Dans Hurlements nous suivons les pas de journalistes de télévision enquêtant sur un serial-killer. Ils comprendront un peu tard qu'il s'agit d'une communauté de loup-garous. Le film oppose l'image télévisuelle (contrôlée par des cyniques ou des journalistes cartésiens) et l'image cinématographique (contrôlée par Rob Bottin et Joe Dante, des artistes magiciens).
L'un des thèmes qui se dégage de l'oeuvre de Dante, c'est la part animale de l'Homme. Si la technologie évolue, nous restons des animaux. Si dans Hurlements, les hommes n'arrivent pas à contrôler leurs pulsions animales, dans The Explorers, l'un des enfants (River Phoenix) a pour animal de compagnie une souris qui parle grâce à un mécanisme adapté et l'utilise aussi facilement que les enfants le font avec l'ordinateur. Dans l'Aventure Intérieure, l'homme est réduit à la taille d'une cellule pour être implanté dans un lapin (l'expérience ne se déroule pas comme prévu et c'est dans le corps d'un dépressif que Dennis Quaid atterrit).
Dans Small Soldiers se sont finalement les Gorgonites, créatures mi-animales mi-humaines qui se montreront plus proches de nous que les figurines guerrières au physique d'acteurs de films d'action qui s'avèrent être de véritables machines a tuer. L'utilisation des voix participe à la satire, les soldats sont interprétés par les acteurs du film Les Douze Salopards de Robert Aldrich alors que les Gorgonites ont les voix des interprètes de Spinal Tap, film culte de Rob Reiner qui suit les mésaventures du plus sympathique faux groupe de hard-rock. Small Soldiers est, après Gremlins 2, un nouveau suicide commercial. Burger King et Hasbro, partenaires officiels, avaient dans l'idée d'utiliser le film comme produit d'appel pour les figurines soldats. Le résultat final, que l'on peut comparer à Starship Troopers de Paul Verhoeven, est une oeuvre jubilatoire, critique envers le capitalisme, le cynisme des marchands de jouets et le complexe militaro-industriel; rejoignant dans sa satire son oeuvre précédente : The Second Civil War où Joe Dante imagine le traitement médiatique et politique d'un afflux de réfugiés déclenchant une nouvelle guerre civile. Petit bijou de la télévision américaine (HBO), sorti au cinéma en France, Dante y fait le constat d'une Amérique divisée par la haine de l'autre.

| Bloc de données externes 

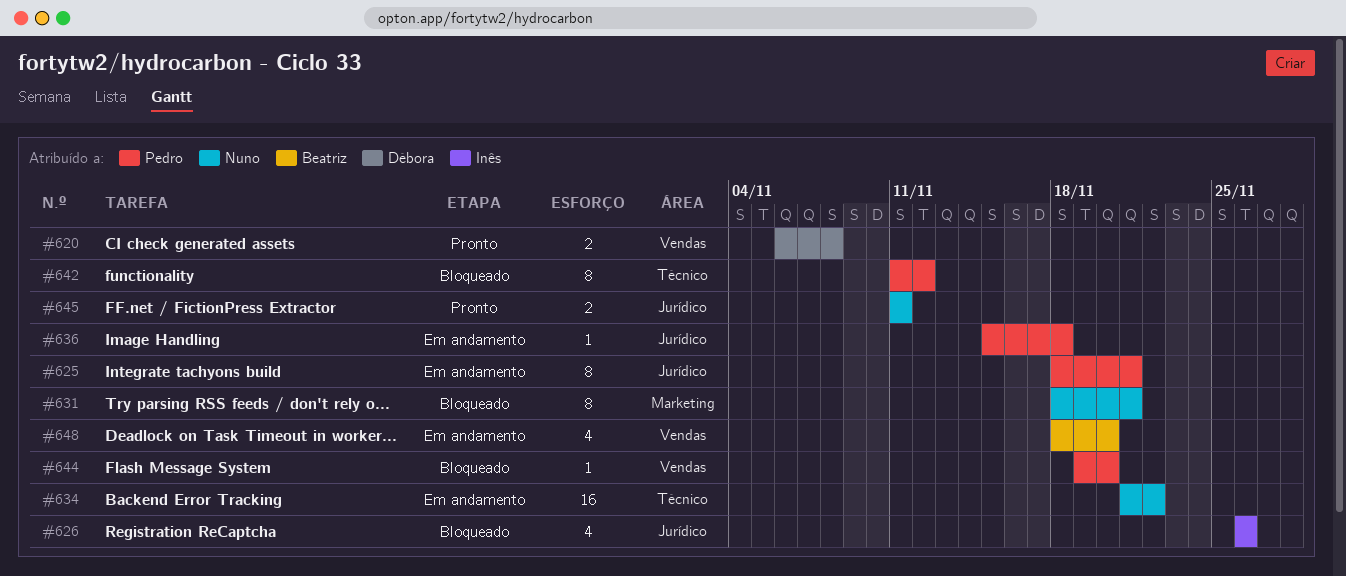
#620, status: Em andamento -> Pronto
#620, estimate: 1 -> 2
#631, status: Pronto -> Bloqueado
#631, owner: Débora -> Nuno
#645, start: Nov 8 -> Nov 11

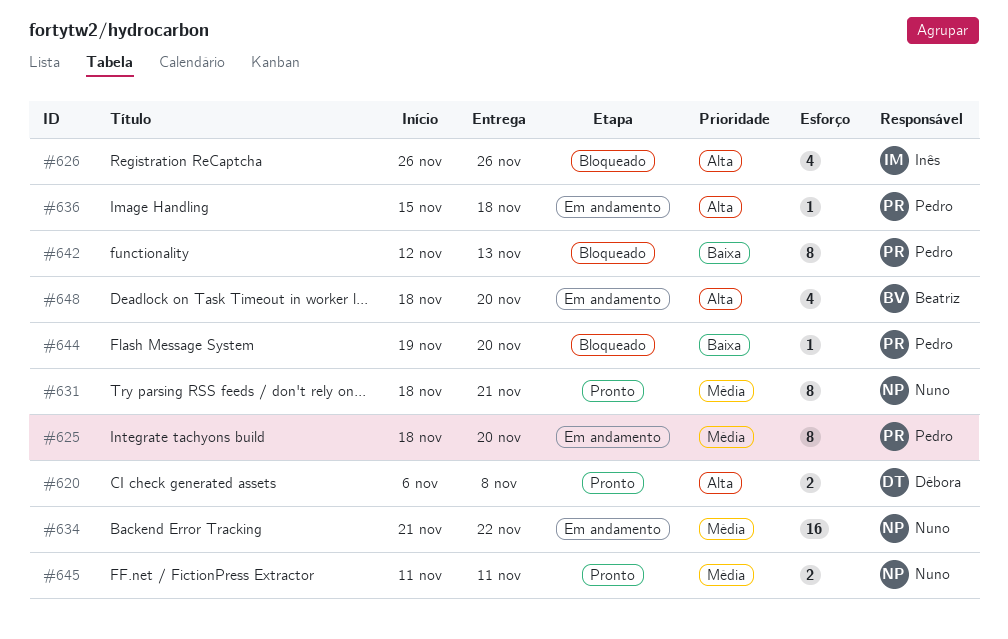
#625, due: Nov 21 -> Nov 20
#631, status: Bloqueado -> Pronto
#642, start: Nov 11 -> Nov 12
#642, due: Nov 12 -> Nov 13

Les studios ne feront plus appel à Joe Dante jusqu'en 2003, dans une nouvelle Amérique, de nouveau soudée. Si les Etats-Unis ont changé, Joe Dante reste le même, et profite de l'offre de la Warner de diriger les créations de Chuck Jones dans Les Looney Tunes contre attaquent pour démolir l'industrie hollywoodienne. Après être retourné à la télévision pour deux beaux épisodes politiquement sarcastiques de Masters Of Horror (Vote ou Crève et La Guerre des Sexes), Joe Dante, en petite forme, a réalisé en 2009, The Hole 3D toujours inédit en France mais disponible en dvd.